Can we do this with hospitals too?

[–] [email protected] 10 points 1 year ago

Officially, we already have. It has yet to be enforced.

[–] Mammal 26 points 1 year ago (1 children)

A few days ago I went out to a local wine bar and ordered a charcuterie.

On the bill, there was a $1.85 "Kitchen Appreciation Fee". Not a tip ... a fee. For ordering food from the menu.

WTF.

[–] [email protected] 13 points 1 year ago

Yeah, I would deduct that from the tip. That's a tip.

[–] Ensign_Crab 9 points 1 year ago (1 children)

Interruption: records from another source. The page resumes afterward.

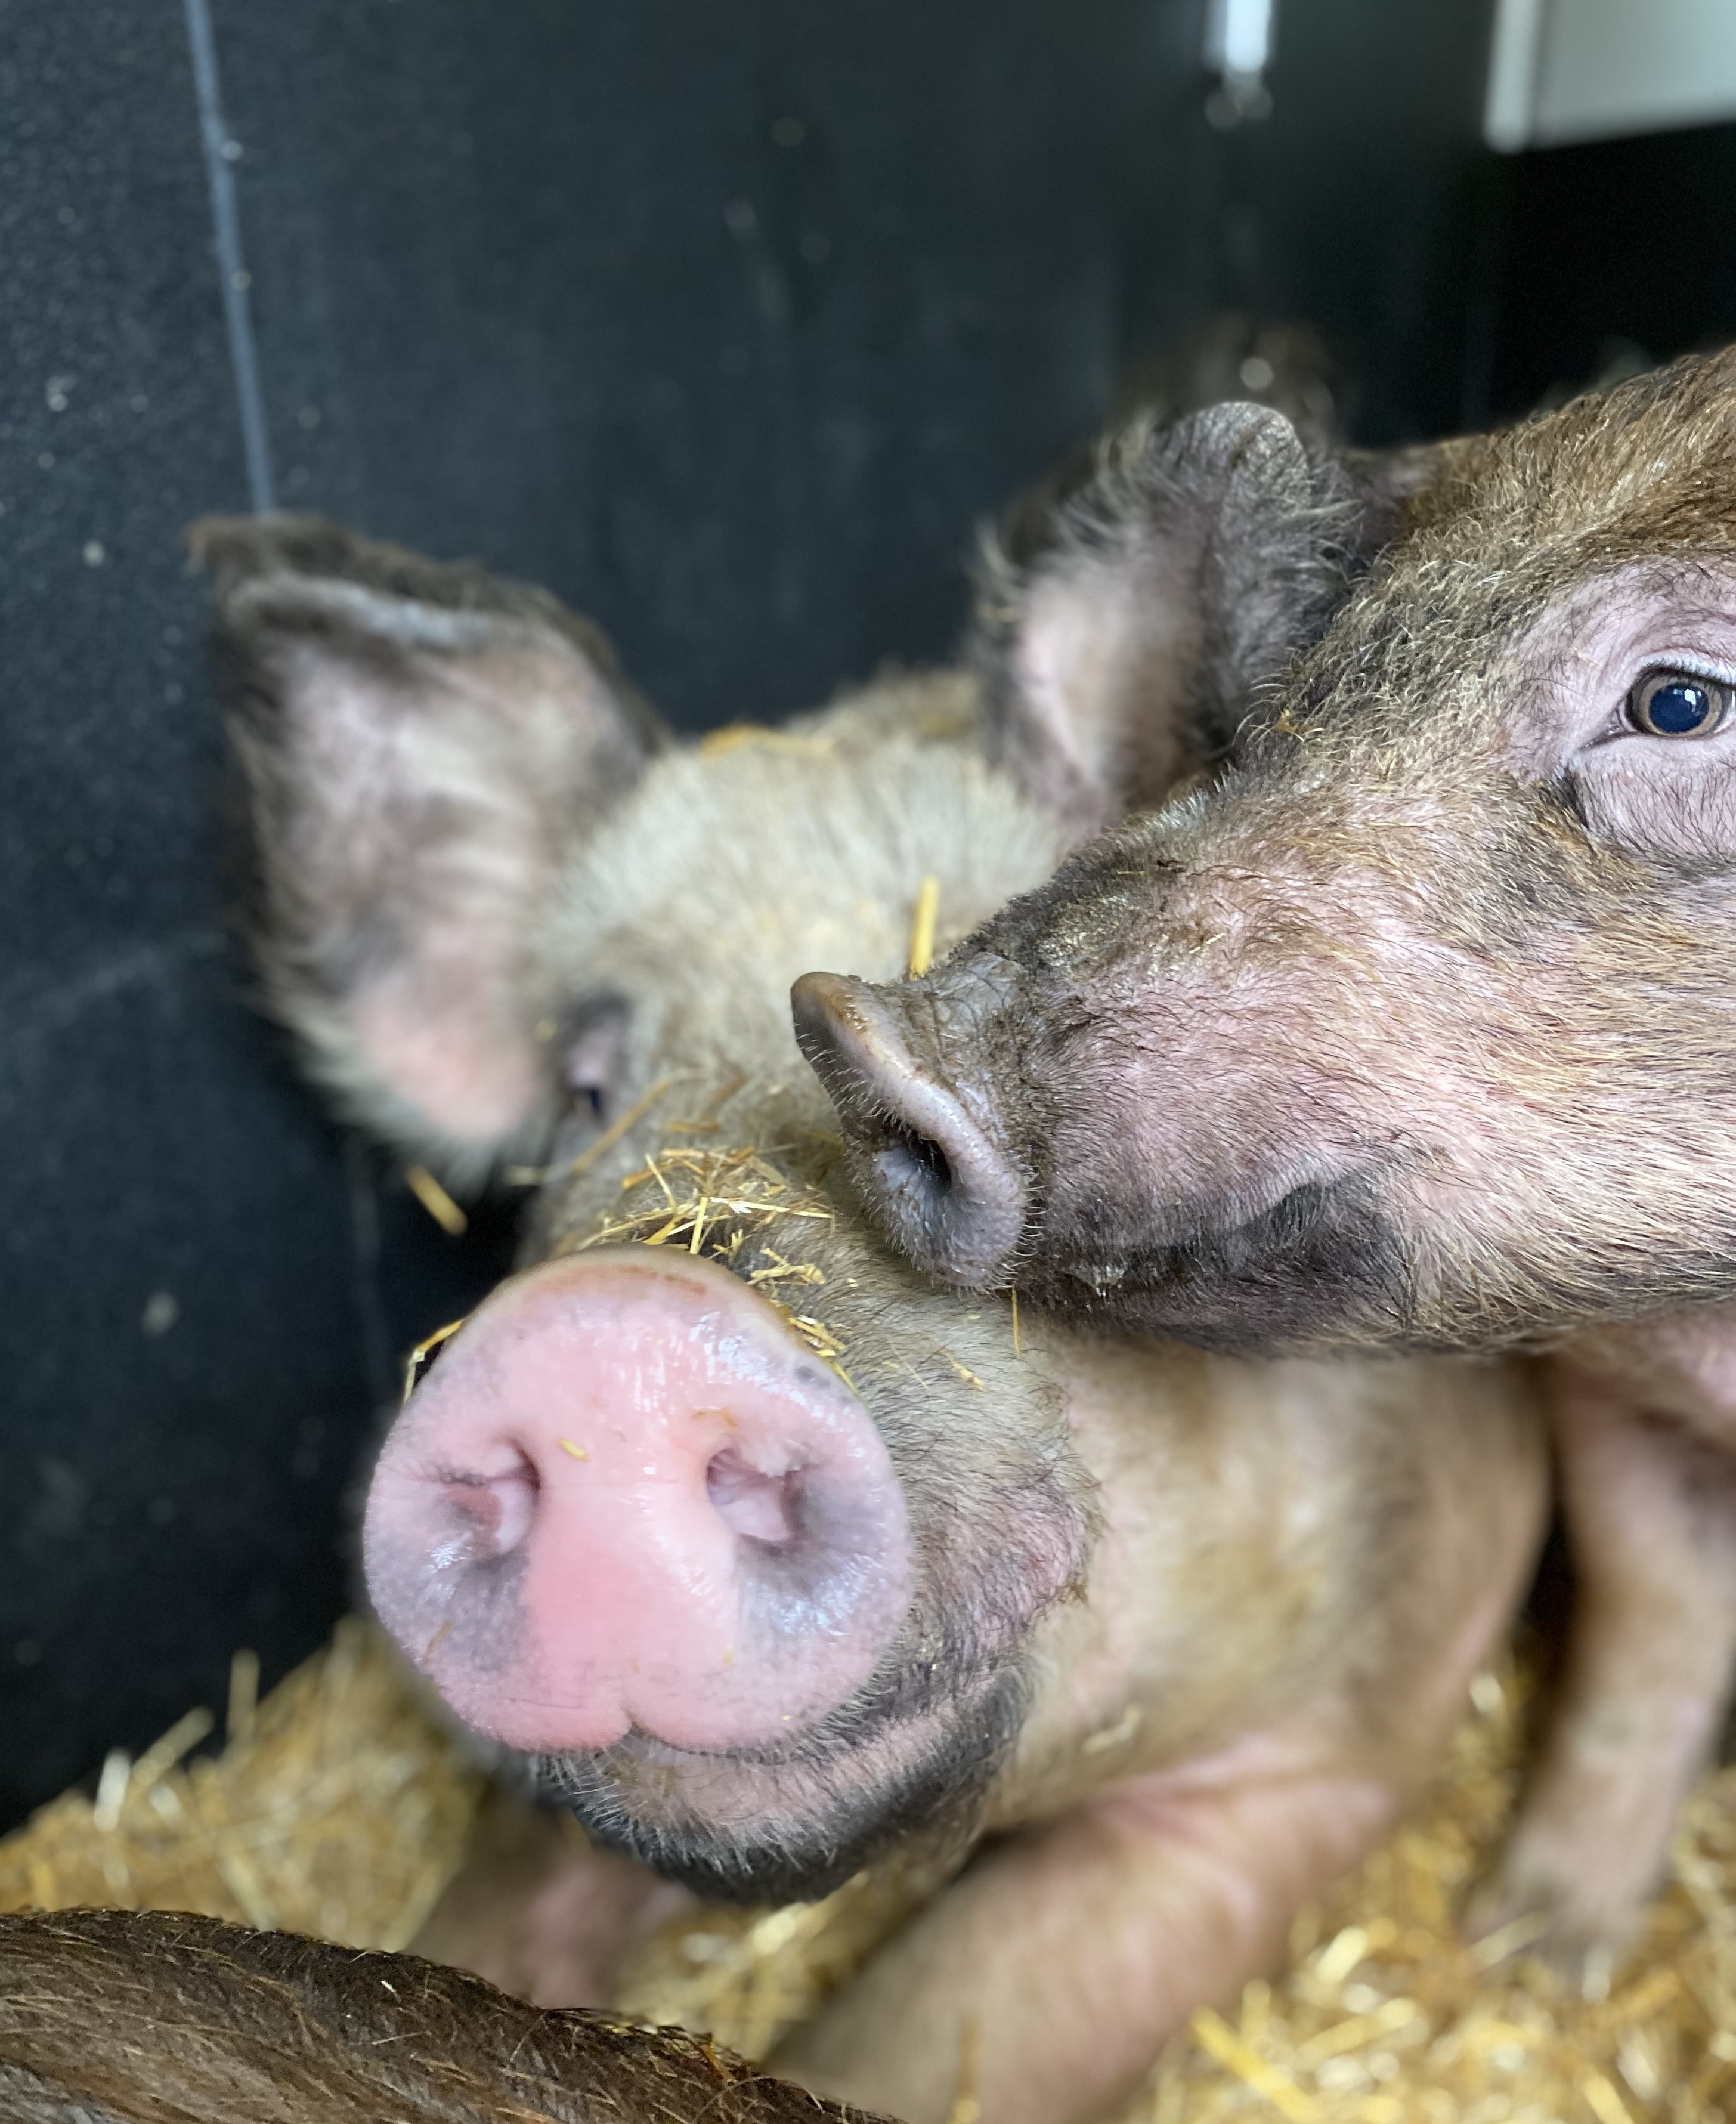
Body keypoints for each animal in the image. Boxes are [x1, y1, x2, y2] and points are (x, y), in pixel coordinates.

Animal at [794, 346, 1736, 1977]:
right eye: (1295, 694)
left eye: (1678, 702)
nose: (861, 1032)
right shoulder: (1619, 1397)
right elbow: (1651, 1610)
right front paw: (1528, 1944)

While junk fees are annoying, the most annoying thing in commerce is currently that doordash commercial with Matty Matheson shouting before you can mute it.

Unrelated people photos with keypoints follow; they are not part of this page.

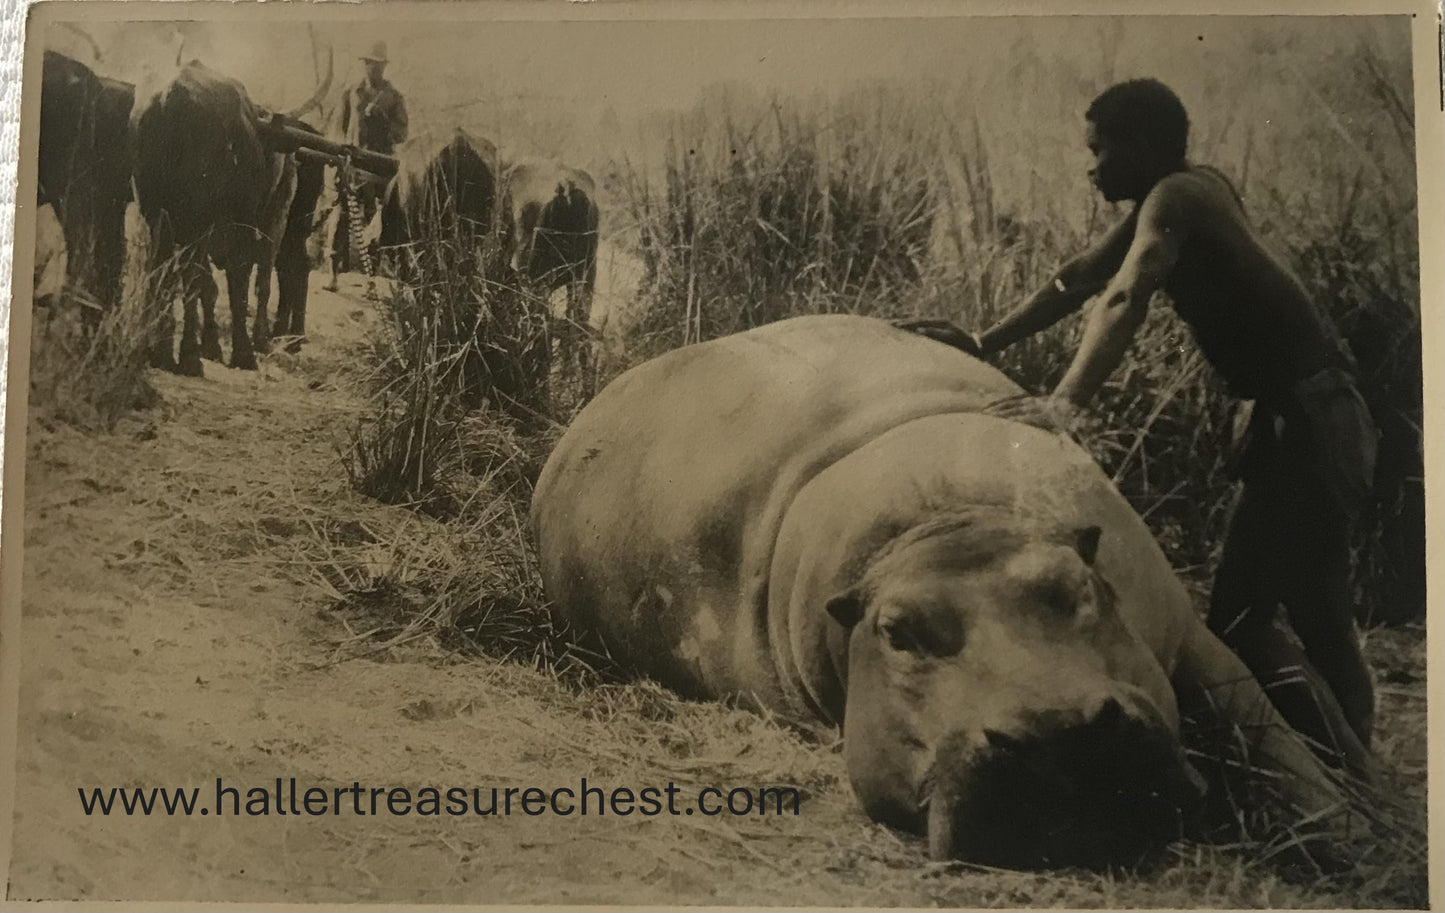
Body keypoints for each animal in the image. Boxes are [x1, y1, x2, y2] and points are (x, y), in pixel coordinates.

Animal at [531, 314, 1351, 869]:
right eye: (895, 631)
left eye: (1077, 585)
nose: (1055, 730)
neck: (948, 530)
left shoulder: (1182, 630)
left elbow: (1281, 744)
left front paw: (1353, 835)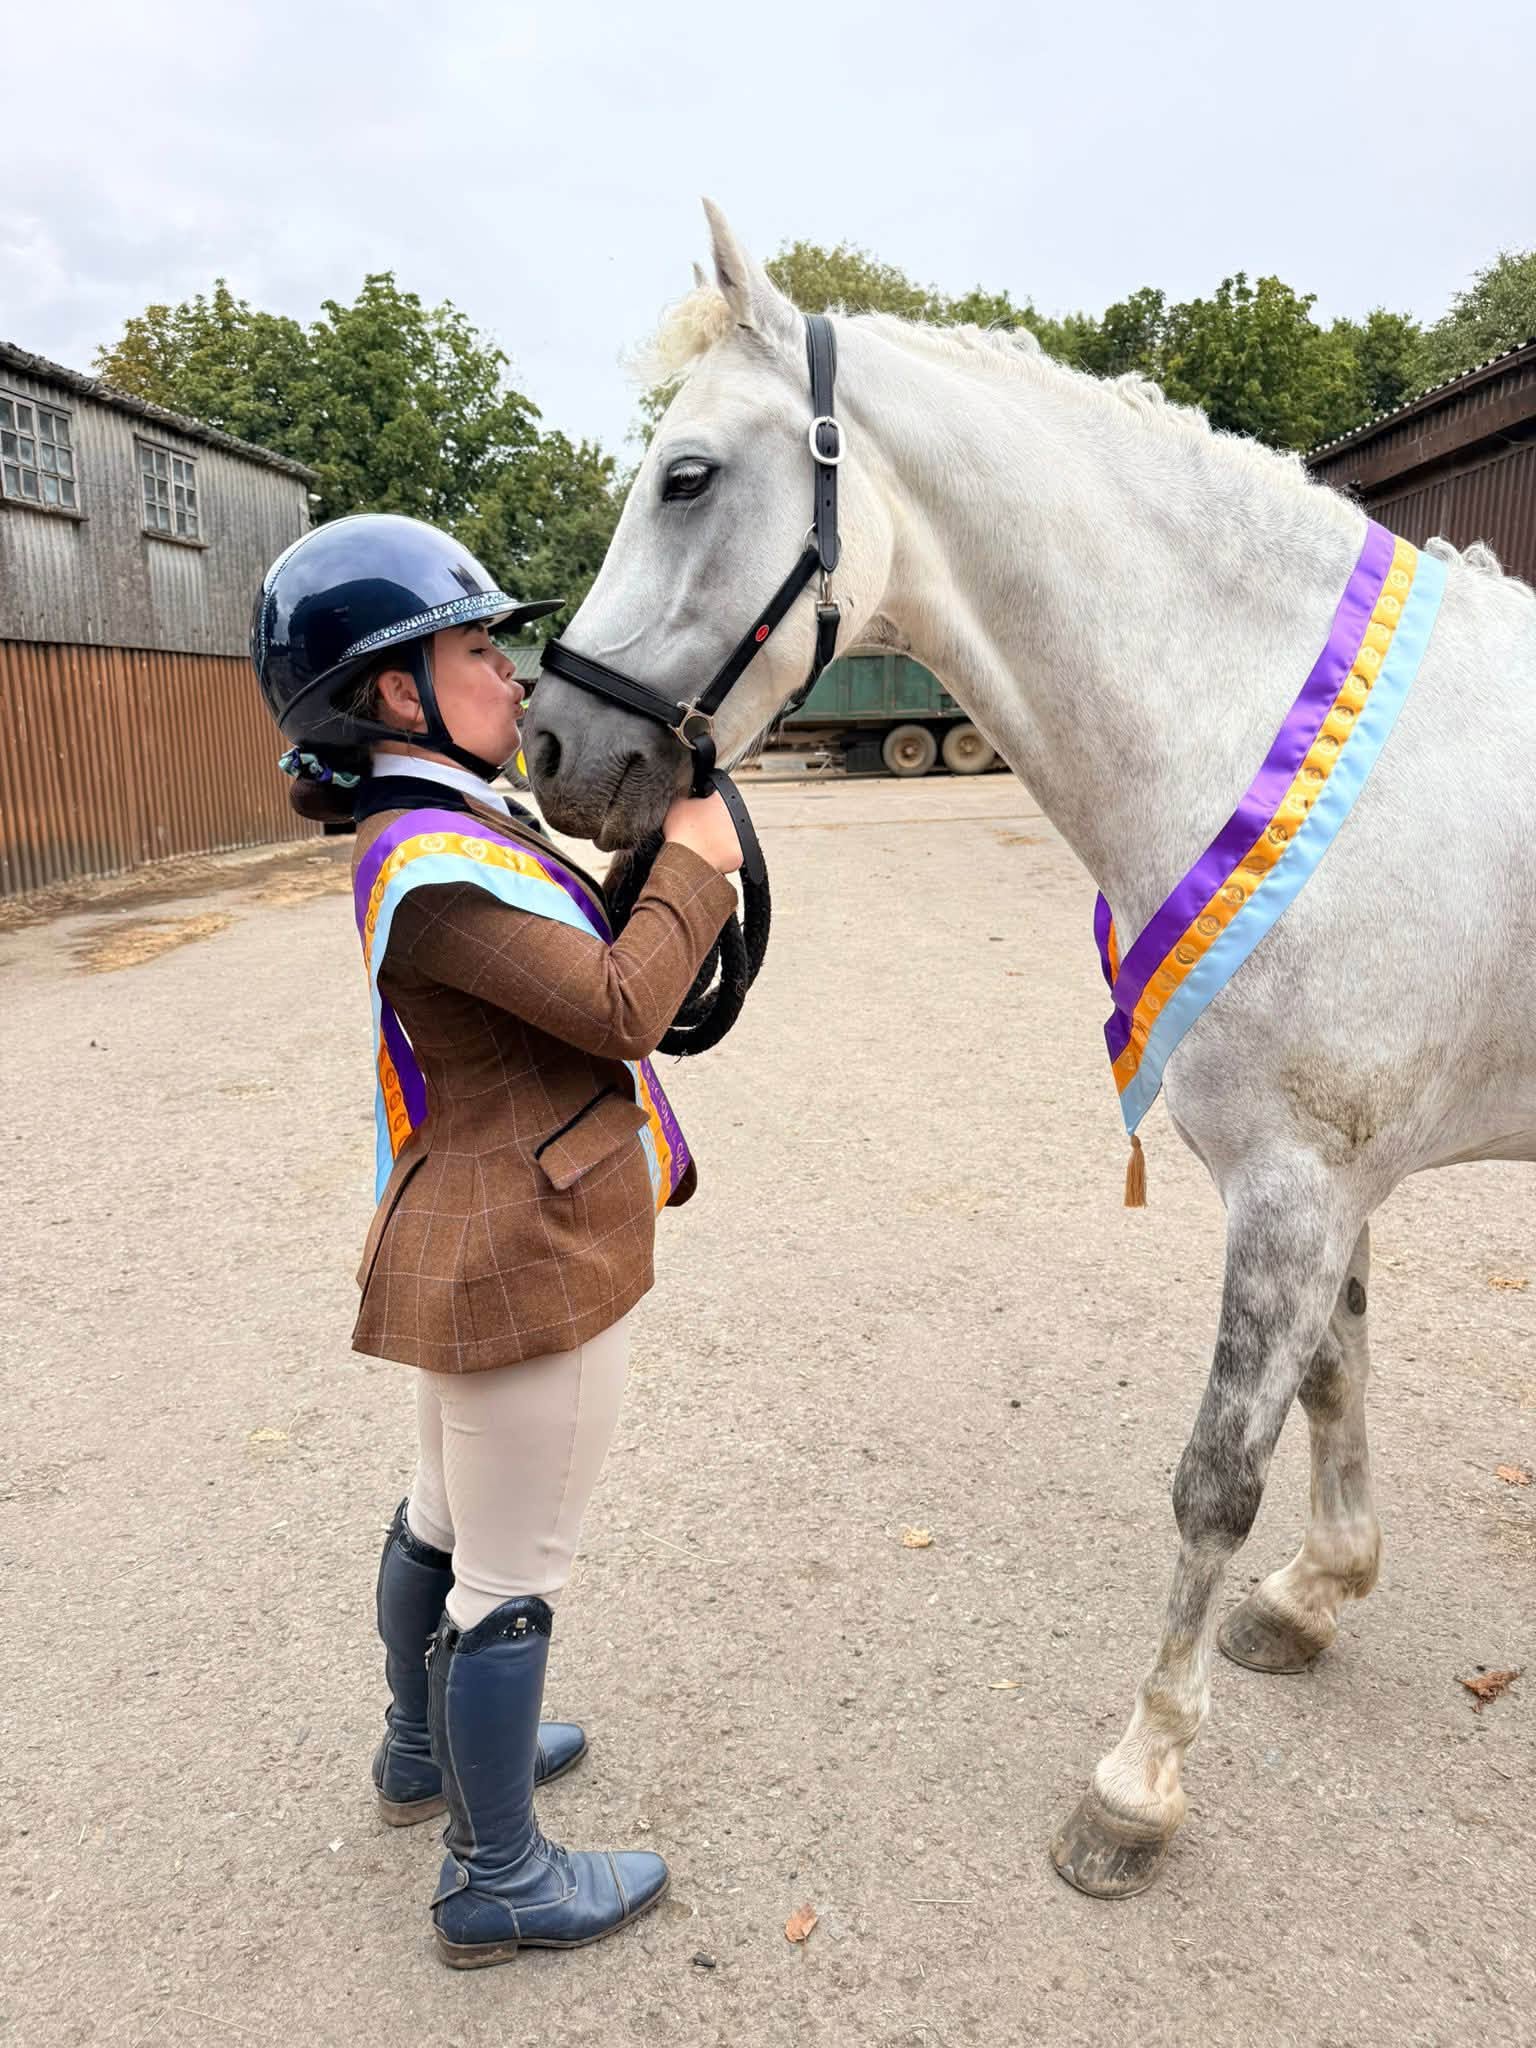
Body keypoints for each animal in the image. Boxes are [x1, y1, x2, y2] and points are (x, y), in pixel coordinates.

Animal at [524, 200, 1536, 1897]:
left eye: (687, 476)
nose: (552, 748)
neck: (1268, 726)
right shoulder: (1327, 1180)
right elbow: (1339, 1385)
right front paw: (1317, 1597)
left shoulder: (1294, 1188)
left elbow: (1216, 1477)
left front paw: (1138, 1782)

[–] 0110010001100010 15 points 1 year ago (1 children)

What's this "commercial" that you speak of?

[–] [email protected] 7 points 1 year ago

Its a boomer thing.

[–] [email protected] 2 points 1 year ago

This is the best summary I could come up with:


On Tuesday, the Chair of the Federal Trade Commission, Lina Khan, and the Director of the Consumer Financial Protection Bureau, Rohit Chopra, unveiled a series of proposed regulations to ban these fees by forcing disclosure of the total price of goods and services.

The Today Show, the New York Times, NPR, lots of local news, covered it, and even people who despise anti-monopoly regulators, like the anchors on CNBC, offered praise.

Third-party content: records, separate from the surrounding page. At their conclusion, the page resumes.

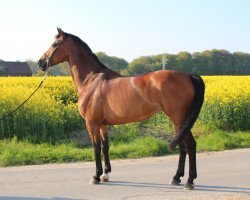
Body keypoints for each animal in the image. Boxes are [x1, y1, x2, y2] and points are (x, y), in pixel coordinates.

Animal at [37, 27, 205, 189]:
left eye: (55, 44)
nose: (40, 63)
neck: (91, 80)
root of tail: (189, 76)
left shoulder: (92, 123)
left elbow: (96, 148)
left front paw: (96, 176)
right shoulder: (102, 124)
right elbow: (105, 146)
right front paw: (105, 175)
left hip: (178, 118)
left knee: (190, 145)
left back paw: (189, 181)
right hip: (179, 121)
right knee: (183, 146)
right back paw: (176, 178)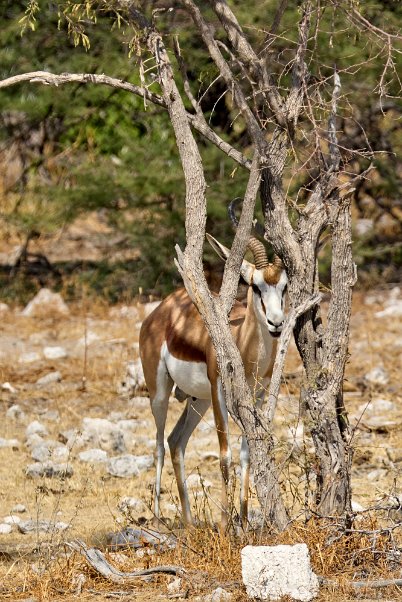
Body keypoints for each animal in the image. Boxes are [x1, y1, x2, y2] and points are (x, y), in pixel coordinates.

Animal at [140, 216, 288, 524]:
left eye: (284, 286)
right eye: (256, 286)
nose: (276, 323)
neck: (241, 342)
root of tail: (162, 309)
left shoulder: (256, 395)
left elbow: (246, 453)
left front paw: (243, 523)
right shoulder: (219, 390)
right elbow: (225, 454)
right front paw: (224, 526)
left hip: (199, 400)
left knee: (175, 441)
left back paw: (188, 522)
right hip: (160, 393)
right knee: (158, 445)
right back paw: (158, 519)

It’s obviously a heavy foreign policy week, but junk fees are so annoying and pervasive that President Biden took time to talk up how his regulators are attacking the problem.

For instance, there’s Richard Hunt, the former head of the Consumer Bankers Association and a current consultant for credit card firms, who regularly criticizes Chopra in bitter and personal terms.

Many lawyers made their careers fighting the CFPB on behalf of firms who want to cheat customers, so expect more pugilistic rhetoric in the corridors of the American Bar Association.

“Hotels in Las Vegas add required junk fees to their reservations which obfuscate the real prices and make nightly room rate comparisons impossible.” - Zachary Palmese


The original article contains 1,801 words, the summary contains 187 words. Saved 90%. I'm a bot and I'm open source!